Lors des débats à l’Assemblée nationale sur l’interdiction des réseaux sociaux adoptée hier, le député Louis Boyard a défendu une motion de rejet préalable au nom de son groupe. Il a accusé le gouvernement de répondre par la répression à des enjeux qu’il ne comprend pas, appelant à une approche fondée sur l’écoute des jeunes et l’adaptation de l’école à l’ère d’Internet et de l’intelligence artificielle.
Le ton était offensif et le propos assumé. Ce lundi 16 janvier, à la tribune de l’Assemblée nationale, Louis Boyard a vivement critiqué le projet débattu autour de l’interdiction des réseaux sociaux, défendant la motion de rejet préalable déposée par son groupe. Pour le député, le texte examiné relève avant tout d’« une opération de communication qui ne sert à rien ».
Dès les premières minutes de son intervention, Louis Boyard a insisté sur un fossé générationnel qu’il juge central dans ce débat. S’adressant à une assemblée dont « la moyenne d’âge est de 50 ans », il a souligné que « l’école de 1976 n’a absolument rien à voir avec l’école de 2026 ». Selon lui, la jeunesse actuelle évolue dans un environnement radicalement différent, marqué par une présence permanente d’Internet et, désormais, par l’irruption de l’intelligence artificielle dans le système éducatif.
« Nous sommes une génération qui est née et qui a grandi avec Internet et qui vivra avec Internet toute sa vie », a-t-il martelé. Pour le député, les élèves d’aujourd’hui sont les premiers à être scolarisés dans un contexte où l’IA fait déjà partie de la réalité sociale, économique et éducative. Une transformation profonde à laquelle, selon lui, les politiques publiques ne répondent pas.
Louis Boyard a également élargi sa critique à la manière dont l’État traite les difficultés de la jeunesse. Il a dénoncé une logique d’interdiction et de répression face à des phénomènes mal compris, plutôt qu’un accompagnement structuré. « Vous passez plus de temps à chercher à interdire, à chercher à réprimer ces phénomènes parce que vous ne les comprenez pas », a-t-il lancé, estimant que cette approche masque un manque d’investissement humain et social.
Le député a ainsi pointé la suppression de postes dans l’éducation nationale, évoquant la réduction du nombre de psychologues scolaires, de surveillants et de professeurs. Pour lui, ces choix budgétaires rendent incohérente toute prétention à répondre sérieusement aux enjeux de santé mentale des jeunes. « Comment est-ce que vous pouvez prétendre qu’on va correctement accompagner les jeunes après ça ? », a-t-il interrogé.

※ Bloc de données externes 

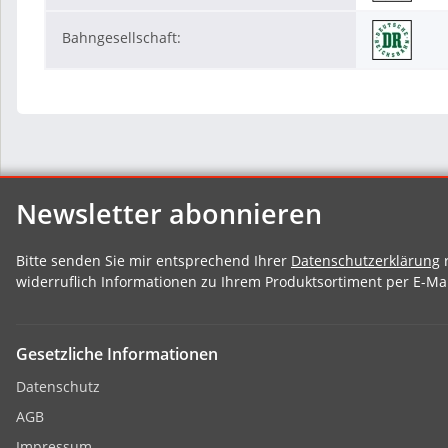
Bahngesellschaft:
Newsletter abonnieren
Bitte senden Sie mir entsprechend Ihrer
Datenschutzerklärung
r
widerruflich Informationen zu Ihrem Produktsortiment per E-Mai
Gesetzliche Informationen
Datenschutz
AGB
Impressum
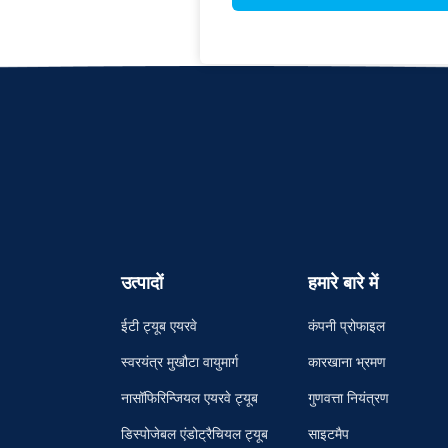
उत्पादों
हमारे बारे में
ईटी ट्यूब एयरवे
कंपनी प्रोफाइल
स्वरयंत्र मुखौटा वायुमार्ग
कारखाना भ्रमण
नासॉफिरिन्जियल एयरवे ट्यूब
गुणवत्ता नियंत्रण
डिस्पोजेबल एंडोट्रैचियल ट्यूब
साइटमैप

Dans un registre plus politique, Louis Boyard a aussi accusé le pouvoir de ménager les grandes plateformes numériques et les intérêts économiques qui les entourent. Il a dénoncé des « cadeaux » faits à des entreprises pesant des milliards, évoquant une influence croissante de milliardaires, notamment américains, sur les décisions publiques. Une critique qui s’inscrit dans un discours plus large de défiance envers la concentration des richesses et le pouvoir des géants du numérique.

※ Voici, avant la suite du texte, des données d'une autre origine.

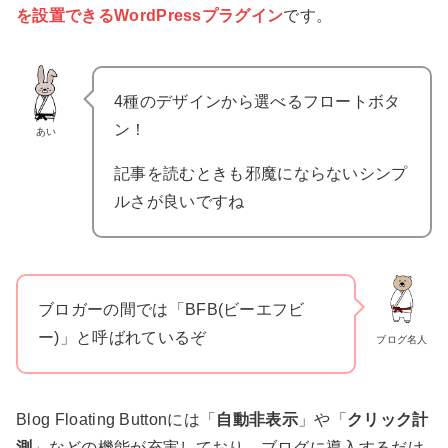
を設置できるWordPressプラグイン
です。
4種のデザインから選べるフロートボタ
ン！
あい
記事を読むときも邪魔にならないシンプ
ルさが良いですね
ブロガーの間では「BFB(ビーエフビ
ー)」と呼ばれているぞ
ブログ名人
Blog Floating Buttonには「
自動非表示
」や「
クリック計
測
」などの機能が充実しており、ブログに導入するだけ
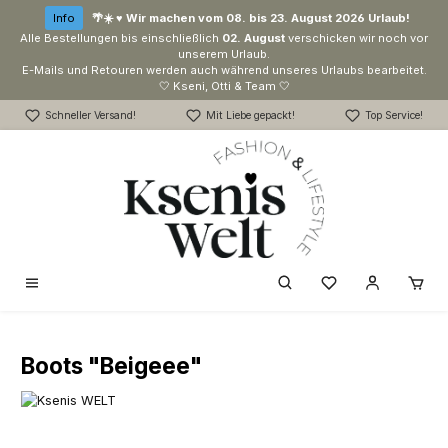
Zum Hauptinhalt springen
Info
🌴☀️ ♥ Wir machen vom 08. bis 23. August 2026 Urlaub!
Alle Bestellungen bis einschließlich
02. August
verschicken wir noch vor
unserem Urlaub.
E-Mails und Retouren werden auch während unseres Urlaubs bearbeitet.
🤍 Kseni, Otti & Team 🤍
Schneller Versand!
Mit Liebe gepackt!
Top Service!
Du hast 0 Produk
Boots "Beigeee"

Pour autant, le député n’a pas rejeté l’idée d’un travail législatif sur les réseaux sociaux. Il a plaidé pour une méthode différente, fondée sur la participation directe des principaux concernés. Il a proposé l’organisation d’une vaste consultation impliquant collégiens et lycéens, dans toutes les classes, afin de discuter des dangers des réseaux sociaux et des enjeux de santé mentale. Selon lui, seule une telle démarche permettrait un « choc sociétal » et donnerait aux jeunes les moyens de se saisir eux-mêmes du problème.

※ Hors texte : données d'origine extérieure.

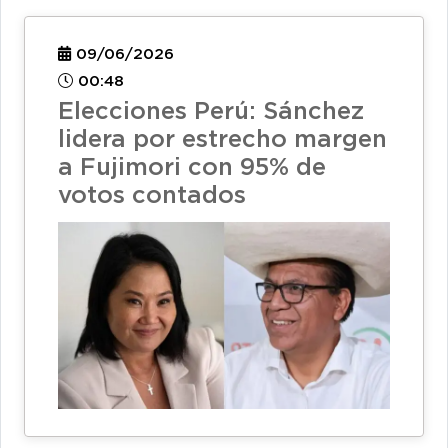
09/06/2026
00:48
Elecciones Perú: Sánchez
lidera por estrecho margen
a Fujimori con 95% de
votos contados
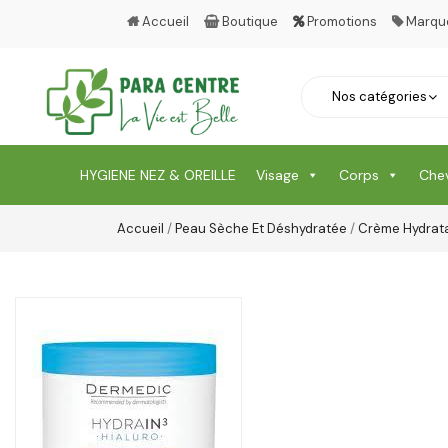
Accueil
Boutique
Promotions
Marqu
HYGIENE NEZ & OREILLE
Visage
Corps
Che
Accueil
/
Peau Sèche Et Déshydratée
/
Crème Hydrat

Louis Boyard a conclu son intervention en appelant à une politique « avec » la jeunesse et non « contre » elle. Il a estimé que la confiance ne pourra être restaurée que si les institutions prennent au sérieux la parole des jeunes et leur donnent les moyens humains nécessaires pour faire face aux difficultés contemporaines. À ses yeux, l’interdiction des réseaux sociaux, telle que proposée, passe à côté de cet objectif fondamental.